Une marque rouge s'ajouta à la liste des programmes qu'il regardait.
J'aurais
peut-être dû vérifier le contenu des ordinateurs en effet... Iwama
regrettait en silence alors qu'il observait Feed passer en revue
toute la liste à l'écran.
« ENGLISH READER II, It's not! (Lecteur anglais II, ce n'est pas ça
!) »
Feed qui avait suivi toute la liste à l'écran dans l'ordre, tel un
aigle scrutant l'horizon baissa les vite les épaules ensuite.
« Le programme que je cherche n'est peut-être pas ici. Après tout,
il aurait pu être ajouté aux fonctions de l'OS (système
d'exploitation) directement. Puis-je avoir la documentation de cet OS
?
- Si
vous la voulez, elle est gardée dans la salle des professeurs. »
Le professeur en charge avait l'air de ne rien comprendre.
« Non attendez... »
Soudain, Feed lança un regard nerveux vers Iwama et le professeur.
« Quelqu'un aurait-il modifié ce système depuis l'incident ?
- La
police a naturellement fait interdire tout accès à cette pièce. »
Le regard d'Iwama se tourna vers le professeur. Au même instant,
Narukawa revint et remit une note à Feed.
« N. came back (Nakajima est revenu) »
À la simple vu du mot, le visage de Feed s'illumina.
L'homme
qui s'asseyait avec beaucoup d'hésitation sur le canapé s'était
présenté comme étant Saga du Cabinet
des Renseignements et du Service Spécial d'enquête. Le nom de
l'organisation était peu connu. À en juger pas sa façon de parler,
celle-ci devait être plus importante que la police. Pourquoi une
telle organisation s'intéressait à son fils ?
« Madame, nous
avons réellement besoin de votre aide pour cette affaire. Pour
Akemi... »
En réalité, son
fils ne lui avait pas parlé du tout de ce qui s'était passé au
lycée Jûshô. Mais depuis son retour, quand il était apparu de
nulle part, une lumière chaleureuse qu'elle ne lui connaissait pas
brillait dans ses yeux. C'étaient des yeux doux qui l'enveloppaient
totalement mais il y avait autre chose.
Akemi n'avait rien
dit. Après son retour, il était resté perdu dans ses pensées et
il fallut une petite heure avant qu'elle ne remarque son visage
derrière elle. Elle s'était alors dirigée vers lui et dut se
contrôler de toutes ses forces pour ne pas l'étreindre. Elle était
en effet persuadée qu'il partirait à nouveau loin d'elle si elle
faisait cela.

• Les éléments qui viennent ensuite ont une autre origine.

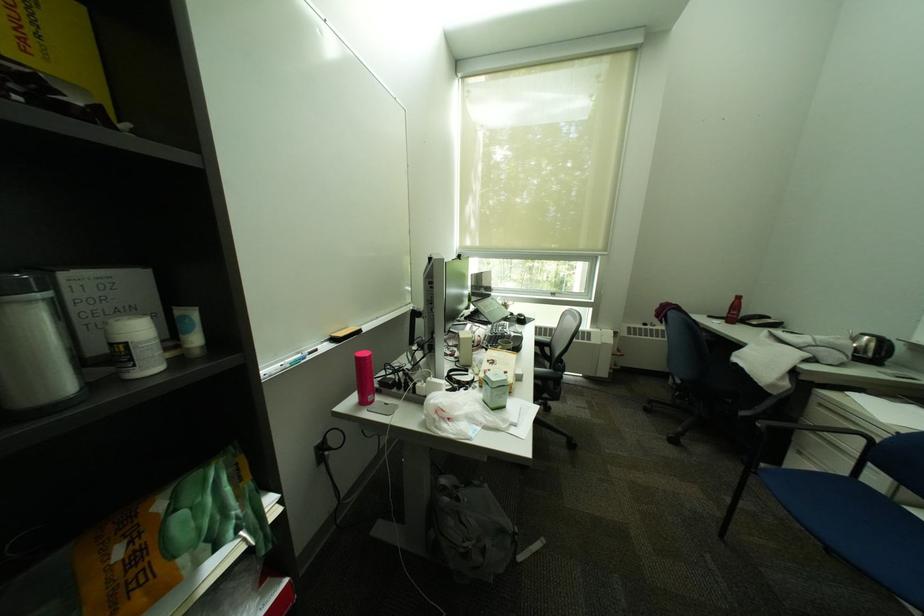
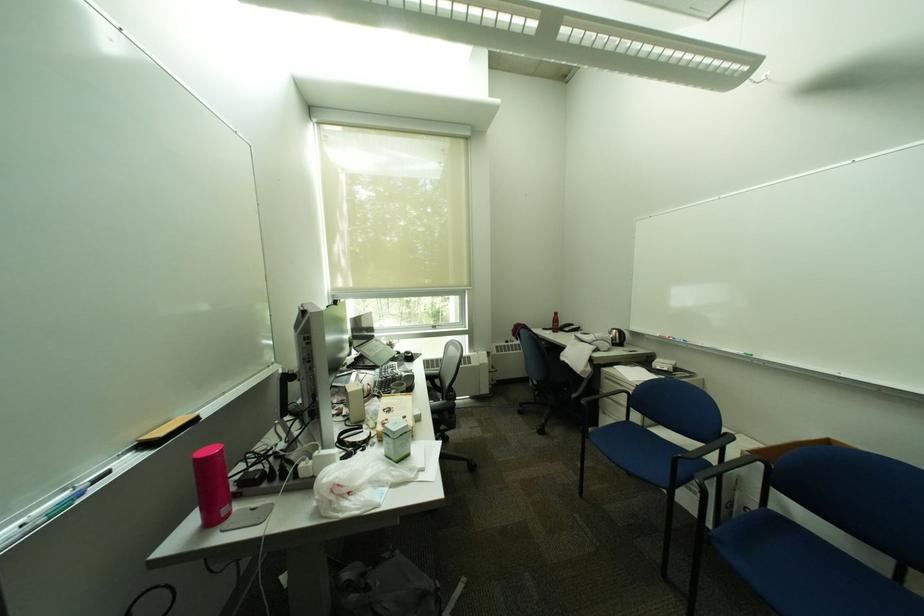
The images are taken continuously from a first-person perspective. In which direction are you moving?

The cameraman moved toward left, backward.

Akemi s'enferma dans sa chambre comme s'il avait réussi
à remettre ses idées en place puis s'endormit comme une masse. Mais
cela suffisait à sa mère. Son instinct maternel lui disait qu'il
avait subi une expérience extrême pendant cette semaine d'absence.
Ce
qui s'est passé ou ce qui ne s'est pas passé, je ne le saurai
jamais. Mais au moins Akemi ne m'a pas abandonnée.

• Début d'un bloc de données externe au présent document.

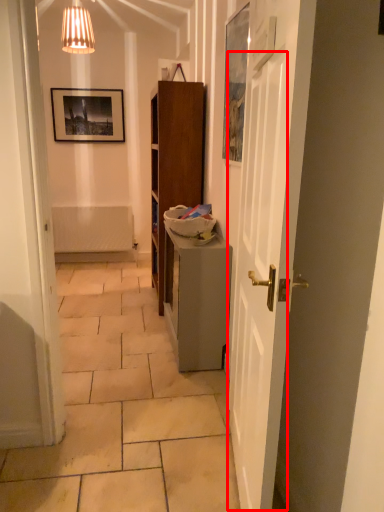
Question: Where is door (annotated by the red box) located in relation to table in the image?

Choices:
 (A) right
 (B) left

Answer: (A)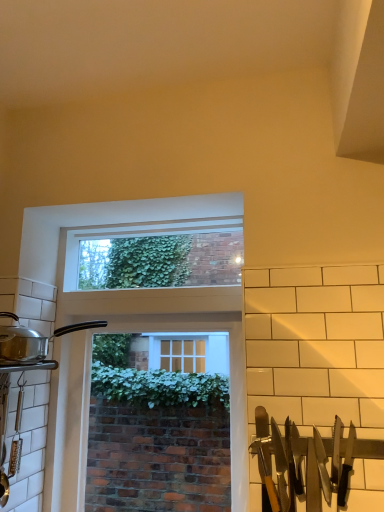
Question: Which direction should I rotate to look at clear glass window at center, the first window screen from the bottom?

Choices:
 (A) left
 (B) right

Answer: (A)

Question: Is silver metallic pot at left wider than clear glass window at upper center, which appears as the 1th window screen when viewed from the top?

Choices:
 (A) no
 (B) yes

Answer: (B)

Question: Does silver metallic pot at left have a lesser height compared to clear glass window at upper center, acting as the 2th window screen starting from the bottom?

Choices:
 (A) no
 (B) yes

Answer: (B)

Question: Could you tell me if silver metallic pot at left is facing clear glass window at upper center, acting as the 2th window screen starting from the bottom?

Choices:
 (A) no
 (B) yes

Answer: (A)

Elle sentait désormais l'amour de son fils, venant du fond de son
cœur. Je
ne pardonnerai à personne de menacer Akemi ! Mis
un peu mal à l'aise par le regard sévère de la mère, Saga sortit
un paquet de Mild Seven (cigarettes japonaises) de sa poche de
poitrine.
« Excusez-moi,
auriez-vous un cendrier ? »
Dès qu'il ouvrit la
bouche, la sonnette retentit. La mère alla alors à l'interphone
mural.
« … oui, votre
collègue est déjà arrivé. Attendez, j'ouvre. »
Répondant à la
voix dans les haut-parleurs, elle se mordit la lèvre inférieure
ayant pris une décision, et se dirigea vers la porte. Souriant
amèrement, l'homme rangea sa cigarette dans le paquet et la suivit.